PRESIDENT Sauli Niinistö told Helsingin Sanomat on Thursday that it was clear from the start that the discussions between Finland, Sweden and Turkey would not and should not extend beyond the question of whether Turkey will support inviting Finland and Sweden to join Nato.
“This whole document was designed for that purpose. The document’s 10th article states that the invitation would be supported and the accession protocol would be signed,” he explained.
“We have to take one step at a time, that’s the sort of situation we’re in,” he added. “The ratification is another question or another operation.”

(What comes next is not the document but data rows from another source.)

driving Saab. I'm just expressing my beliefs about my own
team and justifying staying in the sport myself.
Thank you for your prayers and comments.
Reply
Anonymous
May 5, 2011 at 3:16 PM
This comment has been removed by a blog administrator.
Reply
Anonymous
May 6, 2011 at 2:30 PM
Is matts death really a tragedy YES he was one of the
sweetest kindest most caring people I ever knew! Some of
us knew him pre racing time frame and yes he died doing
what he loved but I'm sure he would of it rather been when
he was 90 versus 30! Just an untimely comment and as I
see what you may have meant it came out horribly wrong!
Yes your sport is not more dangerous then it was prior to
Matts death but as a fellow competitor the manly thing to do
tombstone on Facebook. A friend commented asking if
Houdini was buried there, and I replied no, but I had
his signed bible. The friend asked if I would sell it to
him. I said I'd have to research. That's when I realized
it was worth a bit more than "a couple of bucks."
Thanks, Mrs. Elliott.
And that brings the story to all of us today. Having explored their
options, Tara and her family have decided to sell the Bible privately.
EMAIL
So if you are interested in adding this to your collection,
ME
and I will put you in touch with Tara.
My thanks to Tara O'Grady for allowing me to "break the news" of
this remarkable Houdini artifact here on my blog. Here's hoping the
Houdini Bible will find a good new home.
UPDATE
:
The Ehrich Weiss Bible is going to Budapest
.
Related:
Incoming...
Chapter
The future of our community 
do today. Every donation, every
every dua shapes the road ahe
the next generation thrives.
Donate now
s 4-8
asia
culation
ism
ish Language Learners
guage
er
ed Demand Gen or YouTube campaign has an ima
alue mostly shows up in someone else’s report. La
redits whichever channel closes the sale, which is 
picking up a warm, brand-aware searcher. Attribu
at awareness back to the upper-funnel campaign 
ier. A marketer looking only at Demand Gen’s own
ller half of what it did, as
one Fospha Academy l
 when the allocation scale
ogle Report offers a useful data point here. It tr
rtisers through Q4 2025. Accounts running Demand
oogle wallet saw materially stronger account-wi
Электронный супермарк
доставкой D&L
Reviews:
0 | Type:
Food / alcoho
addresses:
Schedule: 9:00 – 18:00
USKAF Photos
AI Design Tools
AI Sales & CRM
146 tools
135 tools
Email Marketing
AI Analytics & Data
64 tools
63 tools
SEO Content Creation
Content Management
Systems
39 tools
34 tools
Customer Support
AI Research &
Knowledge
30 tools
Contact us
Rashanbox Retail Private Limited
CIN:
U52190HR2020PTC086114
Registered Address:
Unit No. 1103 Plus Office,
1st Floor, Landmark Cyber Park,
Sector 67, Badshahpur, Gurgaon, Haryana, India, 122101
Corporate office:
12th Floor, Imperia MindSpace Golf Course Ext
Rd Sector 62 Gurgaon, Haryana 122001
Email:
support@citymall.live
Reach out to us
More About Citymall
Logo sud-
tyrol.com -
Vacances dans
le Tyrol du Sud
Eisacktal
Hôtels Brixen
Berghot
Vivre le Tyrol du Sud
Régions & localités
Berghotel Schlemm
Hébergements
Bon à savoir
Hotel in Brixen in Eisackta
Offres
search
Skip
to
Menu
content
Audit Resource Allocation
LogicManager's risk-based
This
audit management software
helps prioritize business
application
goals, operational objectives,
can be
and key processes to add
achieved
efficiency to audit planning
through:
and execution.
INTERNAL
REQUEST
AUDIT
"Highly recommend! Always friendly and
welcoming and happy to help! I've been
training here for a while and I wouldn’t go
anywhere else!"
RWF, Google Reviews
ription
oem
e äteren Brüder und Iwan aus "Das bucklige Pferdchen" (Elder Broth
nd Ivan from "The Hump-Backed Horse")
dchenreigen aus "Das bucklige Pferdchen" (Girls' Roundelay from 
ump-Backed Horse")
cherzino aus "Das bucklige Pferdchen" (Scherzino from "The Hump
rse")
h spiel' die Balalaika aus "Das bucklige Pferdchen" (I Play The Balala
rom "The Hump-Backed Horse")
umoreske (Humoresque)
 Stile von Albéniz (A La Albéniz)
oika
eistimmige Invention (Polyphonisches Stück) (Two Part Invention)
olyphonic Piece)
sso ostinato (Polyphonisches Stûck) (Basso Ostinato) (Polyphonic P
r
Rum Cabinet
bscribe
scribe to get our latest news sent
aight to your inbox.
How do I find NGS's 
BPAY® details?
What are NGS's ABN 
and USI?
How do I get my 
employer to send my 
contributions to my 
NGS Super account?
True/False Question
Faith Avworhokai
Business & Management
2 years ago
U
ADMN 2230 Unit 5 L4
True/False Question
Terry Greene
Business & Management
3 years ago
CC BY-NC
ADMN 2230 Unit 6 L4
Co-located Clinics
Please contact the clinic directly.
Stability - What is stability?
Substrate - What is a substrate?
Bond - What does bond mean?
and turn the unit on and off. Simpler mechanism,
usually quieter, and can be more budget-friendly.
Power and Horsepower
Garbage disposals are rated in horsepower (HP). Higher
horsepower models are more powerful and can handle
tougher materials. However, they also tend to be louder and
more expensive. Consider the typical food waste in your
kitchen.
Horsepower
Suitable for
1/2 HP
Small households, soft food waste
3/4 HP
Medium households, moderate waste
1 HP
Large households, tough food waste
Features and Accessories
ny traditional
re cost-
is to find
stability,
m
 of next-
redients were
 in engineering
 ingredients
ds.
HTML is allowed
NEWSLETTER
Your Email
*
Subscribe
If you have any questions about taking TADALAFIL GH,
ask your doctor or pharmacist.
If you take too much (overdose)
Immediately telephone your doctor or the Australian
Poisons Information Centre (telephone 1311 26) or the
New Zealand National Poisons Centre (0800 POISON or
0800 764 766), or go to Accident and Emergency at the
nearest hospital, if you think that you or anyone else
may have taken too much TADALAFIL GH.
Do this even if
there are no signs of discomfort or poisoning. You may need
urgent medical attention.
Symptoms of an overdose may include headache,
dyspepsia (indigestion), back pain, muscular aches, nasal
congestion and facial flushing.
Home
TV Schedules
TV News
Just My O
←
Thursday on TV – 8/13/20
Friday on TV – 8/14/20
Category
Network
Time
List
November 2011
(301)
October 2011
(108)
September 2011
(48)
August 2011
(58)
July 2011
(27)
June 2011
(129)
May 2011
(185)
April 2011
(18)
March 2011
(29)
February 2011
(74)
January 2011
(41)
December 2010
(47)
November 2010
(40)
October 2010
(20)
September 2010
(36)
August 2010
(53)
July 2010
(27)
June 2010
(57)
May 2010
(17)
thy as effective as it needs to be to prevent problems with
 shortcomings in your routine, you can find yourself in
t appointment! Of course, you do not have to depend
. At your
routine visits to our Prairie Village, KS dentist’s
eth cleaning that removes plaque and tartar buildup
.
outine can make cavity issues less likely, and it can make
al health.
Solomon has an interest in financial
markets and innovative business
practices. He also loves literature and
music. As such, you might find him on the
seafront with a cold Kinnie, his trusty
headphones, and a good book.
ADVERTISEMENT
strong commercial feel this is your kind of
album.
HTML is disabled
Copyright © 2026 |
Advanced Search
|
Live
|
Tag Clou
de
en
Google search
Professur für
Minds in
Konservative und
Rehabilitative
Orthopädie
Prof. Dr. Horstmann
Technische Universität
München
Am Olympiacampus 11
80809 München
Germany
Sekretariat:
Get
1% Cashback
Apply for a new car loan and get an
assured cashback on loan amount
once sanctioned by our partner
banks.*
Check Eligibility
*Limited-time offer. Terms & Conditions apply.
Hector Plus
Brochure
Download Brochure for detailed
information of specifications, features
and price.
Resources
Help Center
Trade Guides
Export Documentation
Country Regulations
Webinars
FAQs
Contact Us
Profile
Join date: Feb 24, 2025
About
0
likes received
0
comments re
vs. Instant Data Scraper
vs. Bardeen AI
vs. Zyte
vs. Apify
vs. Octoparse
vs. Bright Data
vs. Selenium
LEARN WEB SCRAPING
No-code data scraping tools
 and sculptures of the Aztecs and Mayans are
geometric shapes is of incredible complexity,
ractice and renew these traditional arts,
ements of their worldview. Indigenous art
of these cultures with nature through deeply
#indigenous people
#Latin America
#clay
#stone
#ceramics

Finland, Sweden and Turkey on Tuesday signed a trilateral memorandum following almost four hours of talks held in conjunction with the Nato summit in Madrid, Spain. Turkey committed under article 10 of the memorandum to confirming its “long-standing support for Nato’s open-door policy” and to supporting at the summit “the invitation of Finland and Sweden to become members of Nato”.
Nato extended a formal invitation to Finland and Sweden on Wednesday.
Turkish President Recep Tayyip Erdoğan, though, threatened yesterday to stall the accession process again unless the two countries fulfilled “the promises they made” in the memorandum. Finland and Sweden, he estimated, should revise their laws on terrorism and do so quickly to facilitate the ratification process in Turkey.
Turkey intends to monitor how the promises are fulfilled.
The memorandum states that the three countries will establish a joint structured dialogue and co-operation mechanism consisting of experts from their foreign and interior ministries, as well as intelligence and security agencies. Niinistö was reluctant to describe the mechanism as a monitoring tool.
“We’re establishing this kind of a structured mechanism for dialogue and co-operation. It’s about making it possible to communicate closely,” he said to Helsingin Sanomat.
He also declined to comment on the aggressive stance adopted by Erdoğan. “Let’s just say that our fundamental starting point is that we’re prepared for all sorts of things. Just like we saw in the spring.”
The ambiguous nature of the trilateral memorandum immediately stirred up concerns among legal and international relations experts about the possibility of differing interpretations. Outi Korhonen, a professor of international law at the University of Turku, told YLE on Thursday that the memorandum has a number of problems.
“Things where an agreement couldn’t be reached were articulated vaguely and ambiguously,” she viewed.
“This is bargaining with human rights statements. It feels alien in the Nordic human rights culture. Turkey feels that we aren’t as strict as we used to be about extradition requests or our interpretations of human and fundamental rights.”